## Document text
※
[CentOS] Re: slow SMTP-AUTH

Thu Jul 26 13:22:52 UTC 2007
Ugo Bellavance <ugob at lubik.ca>

Ray Van Dolson wrote:
> On Wed, Jul 25, 2007 at 07:35:58PM -0400, Ugo Bellavance wrote:
>> Ugo Bellavance wrote:
>>> Brett Schroeder wrote:
>>>> Ugo Bellavance wrote:
>>>>> Hi,
>>>>>
>>>>>    I installed sendmail on a centos-4 openvz VM.  I set up SMTP-AUTH
>>>>> and when I try to send mail using this server, there is a big delay in
>>>>> which my e-mail client (Mozilla Thunderbird) just hangs.  The server, on
>>>>> the other hand, is idle at the same time.  It does that no matter if I
>>>>> use no encryption, TLS, or SSL.  When the client is 'hung' sendmail, on
>>>>> the server side haven't logged anything yet for this connection.
>>>>>
>>>>> Any idea?
>>>> Since nothing is logged on the server, it sounds like there is a 
>>>> firewall (or
>>>> other networking problem) in the way. You should use WireShark (or 
>>>> tcpdump) on
>>>> the client to capture the network traffic.
>> I disabled the firewall on the server, no luck.  I tried sniffing, I see 
>> nothing weird.
※
## Data listing
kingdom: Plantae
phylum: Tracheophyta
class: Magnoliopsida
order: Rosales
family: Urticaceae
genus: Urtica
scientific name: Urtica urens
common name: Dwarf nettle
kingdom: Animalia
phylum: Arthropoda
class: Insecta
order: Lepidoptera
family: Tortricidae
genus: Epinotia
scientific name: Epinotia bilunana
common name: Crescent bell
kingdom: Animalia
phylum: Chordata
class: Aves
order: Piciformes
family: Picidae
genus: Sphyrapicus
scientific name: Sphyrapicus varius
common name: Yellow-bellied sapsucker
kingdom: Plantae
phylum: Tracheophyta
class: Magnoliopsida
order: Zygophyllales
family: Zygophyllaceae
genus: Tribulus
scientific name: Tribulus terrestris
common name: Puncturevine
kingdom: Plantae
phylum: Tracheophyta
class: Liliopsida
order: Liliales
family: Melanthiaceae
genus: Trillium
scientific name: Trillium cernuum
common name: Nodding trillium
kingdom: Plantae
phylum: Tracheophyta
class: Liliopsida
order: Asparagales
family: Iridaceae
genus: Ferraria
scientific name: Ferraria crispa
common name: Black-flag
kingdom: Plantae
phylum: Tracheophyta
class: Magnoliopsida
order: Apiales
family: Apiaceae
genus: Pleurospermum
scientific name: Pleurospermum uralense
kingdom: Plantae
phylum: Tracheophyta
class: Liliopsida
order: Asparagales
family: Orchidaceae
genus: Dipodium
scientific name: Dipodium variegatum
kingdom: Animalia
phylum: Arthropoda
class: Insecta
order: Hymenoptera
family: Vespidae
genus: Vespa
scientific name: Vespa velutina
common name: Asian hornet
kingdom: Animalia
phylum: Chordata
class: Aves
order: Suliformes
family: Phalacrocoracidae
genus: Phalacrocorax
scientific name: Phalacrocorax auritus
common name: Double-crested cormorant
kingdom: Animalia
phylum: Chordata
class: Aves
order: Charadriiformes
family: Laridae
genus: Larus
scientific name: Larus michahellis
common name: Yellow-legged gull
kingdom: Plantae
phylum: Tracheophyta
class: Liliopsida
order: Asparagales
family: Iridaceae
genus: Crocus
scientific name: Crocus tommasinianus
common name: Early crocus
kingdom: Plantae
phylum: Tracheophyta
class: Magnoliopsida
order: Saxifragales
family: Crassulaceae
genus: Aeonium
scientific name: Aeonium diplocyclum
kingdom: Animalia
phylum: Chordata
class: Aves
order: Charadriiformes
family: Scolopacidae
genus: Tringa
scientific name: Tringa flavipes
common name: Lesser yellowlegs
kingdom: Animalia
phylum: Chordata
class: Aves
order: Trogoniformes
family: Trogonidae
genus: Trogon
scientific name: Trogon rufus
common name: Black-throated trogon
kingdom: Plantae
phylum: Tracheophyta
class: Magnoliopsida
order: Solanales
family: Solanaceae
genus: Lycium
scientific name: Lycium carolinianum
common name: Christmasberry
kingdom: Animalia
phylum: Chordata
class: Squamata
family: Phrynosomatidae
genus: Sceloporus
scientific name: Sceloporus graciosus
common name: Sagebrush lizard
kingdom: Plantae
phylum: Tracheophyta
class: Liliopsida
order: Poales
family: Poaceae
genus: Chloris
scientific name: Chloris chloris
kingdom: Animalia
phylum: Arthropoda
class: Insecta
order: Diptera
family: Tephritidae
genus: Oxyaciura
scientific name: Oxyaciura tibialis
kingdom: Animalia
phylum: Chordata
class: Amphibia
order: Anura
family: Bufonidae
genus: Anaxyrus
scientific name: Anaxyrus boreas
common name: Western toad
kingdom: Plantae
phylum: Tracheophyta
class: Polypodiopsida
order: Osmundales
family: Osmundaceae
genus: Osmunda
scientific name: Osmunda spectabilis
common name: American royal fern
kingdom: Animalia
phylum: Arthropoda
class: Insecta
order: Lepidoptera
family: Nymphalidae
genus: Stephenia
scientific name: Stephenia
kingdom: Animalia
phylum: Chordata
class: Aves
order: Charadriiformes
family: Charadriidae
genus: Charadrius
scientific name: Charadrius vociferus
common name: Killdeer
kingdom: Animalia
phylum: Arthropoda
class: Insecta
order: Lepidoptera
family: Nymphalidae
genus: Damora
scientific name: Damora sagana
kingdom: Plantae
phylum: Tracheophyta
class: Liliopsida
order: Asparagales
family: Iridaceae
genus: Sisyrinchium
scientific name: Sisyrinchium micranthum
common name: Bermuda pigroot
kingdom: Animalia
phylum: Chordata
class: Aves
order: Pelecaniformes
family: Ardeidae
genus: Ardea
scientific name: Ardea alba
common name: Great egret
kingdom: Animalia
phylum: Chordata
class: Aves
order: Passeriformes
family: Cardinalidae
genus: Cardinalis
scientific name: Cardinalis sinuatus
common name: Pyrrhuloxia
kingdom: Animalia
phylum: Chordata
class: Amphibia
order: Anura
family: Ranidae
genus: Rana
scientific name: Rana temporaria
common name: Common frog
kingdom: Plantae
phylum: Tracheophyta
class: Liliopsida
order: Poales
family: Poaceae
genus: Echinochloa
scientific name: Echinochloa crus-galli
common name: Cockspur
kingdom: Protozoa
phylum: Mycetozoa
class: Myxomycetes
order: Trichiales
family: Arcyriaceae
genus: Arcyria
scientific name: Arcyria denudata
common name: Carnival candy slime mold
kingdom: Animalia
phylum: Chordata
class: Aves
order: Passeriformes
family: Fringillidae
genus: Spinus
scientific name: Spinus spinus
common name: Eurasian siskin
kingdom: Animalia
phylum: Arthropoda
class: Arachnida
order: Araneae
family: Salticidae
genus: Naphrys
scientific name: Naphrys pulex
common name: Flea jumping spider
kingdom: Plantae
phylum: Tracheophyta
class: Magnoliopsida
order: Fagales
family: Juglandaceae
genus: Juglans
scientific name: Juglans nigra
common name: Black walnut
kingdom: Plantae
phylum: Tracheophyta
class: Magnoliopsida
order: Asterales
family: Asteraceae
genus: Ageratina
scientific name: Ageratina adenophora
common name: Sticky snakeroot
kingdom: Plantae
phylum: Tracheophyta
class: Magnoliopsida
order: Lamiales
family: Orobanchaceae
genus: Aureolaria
※
## Problems to work on
a. In the slow SMTP-AUTH thread, what e-mail client hangs while sending through the server?
b. Extend the slow SMTP-AUTH thread, picking up after its last sentence.
The lines have nothing to do with the slow SMTP-AUTH thread.

## Task-by-task answers
a. Mozilla Thunderbird

b.
>>
>>   5.512292 74.59.221.180 -> 72.55.149.51 TCP 17274 > submission [PSH, 
>> ACK] Seq=350 Ack=10923 Win=17461 Len=53
>>   5.512984 72.55.149.51 -> 74.59.221.180 TCP submission > 17274 [PSH, 
>> ACK] Seq=10923 Ack=403 Win=7504 Len=277
>>   5.724172 74.59.221.180 -> 72.55.149.51 TCP 17274 > submission [ACK] 
>> Seq=403 Ack=11200 Win=17184 Len=0
>>  22.884013 74.59.221.180 -> 72.55.149.51 TCP 17274 > submission [PSH, 
>> ACK] Seq=403 Ack=11200 Win=17184 Len=53
>>  22.884918 72.55.149.51 -> 74.59.221.180 TCP submission > 17274 [PSH, 
>> ACK] Seq=11200 Ack=456 Win=7504 Len=85
>>  22.970714 74.59.221.180 -> 72.55.149.51 TLSv1 Application Data
>>  22.971120 72.55.149.51 -> 74.59.221.180 TLSv1 Application Data
>>
> 
> Can you run strace on sendmail during a connection and see what it's
> doing?  DNS is often the culprit when delays are concerned, so look for
> anything along those lines.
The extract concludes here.